## About this exercise
Render the listing below as a Markdown table with two columns, "Row" and "Line", giving each non-blank line its own numbered row and omitting blank lines. Begin at the line that contains "set 1: Hello" and continue through the last line of the listing.
========================================================================
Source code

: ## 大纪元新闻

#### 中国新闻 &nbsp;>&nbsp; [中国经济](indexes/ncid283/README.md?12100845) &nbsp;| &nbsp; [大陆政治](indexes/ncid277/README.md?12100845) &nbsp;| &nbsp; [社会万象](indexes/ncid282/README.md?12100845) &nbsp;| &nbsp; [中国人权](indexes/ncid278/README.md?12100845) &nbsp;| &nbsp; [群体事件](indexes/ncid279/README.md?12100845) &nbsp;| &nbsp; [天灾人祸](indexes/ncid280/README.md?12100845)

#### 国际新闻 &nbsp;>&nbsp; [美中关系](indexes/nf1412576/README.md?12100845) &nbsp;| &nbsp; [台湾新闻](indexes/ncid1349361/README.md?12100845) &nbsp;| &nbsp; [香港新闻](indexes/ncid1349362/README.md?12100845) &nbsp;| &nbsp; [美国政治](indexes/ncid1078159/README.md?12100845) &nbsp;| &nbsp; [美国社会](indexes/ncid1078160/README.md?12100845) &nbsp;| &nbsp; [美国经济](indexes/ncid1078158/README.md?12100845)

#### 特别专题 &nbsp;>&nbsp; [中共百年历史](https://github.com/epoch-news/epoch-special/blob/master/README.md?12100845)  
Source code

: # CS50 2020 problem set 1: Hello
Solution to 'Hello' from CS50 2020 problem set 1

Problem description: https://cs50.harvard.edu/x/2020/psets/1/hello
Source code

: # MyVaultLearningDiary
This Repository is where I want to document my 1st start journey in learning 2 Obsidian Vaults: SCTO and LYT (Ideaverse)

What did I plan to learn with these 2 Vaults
========================================================================
## Solution to the problem
| Row | Line |
|---|---|
| 1 | : # CS50 2020 problem set 1: Hello |
| 2 | Solution to 'Hello' from CS50 2020 problem set 1 |
| 3 | Problem description: https://cs50.harvard.edu/x/2020/psets/1/hello |
| 4 | Source code |
| 5 | : # MyVaultLearningDiary |
| 6 | This Repository is where I want to document my 1st start journey in learning 2 Obsidian Vaults: SCTO and LYT (Ideaverse) |
| 7 | What did I plan to learn with these 2 Vaults |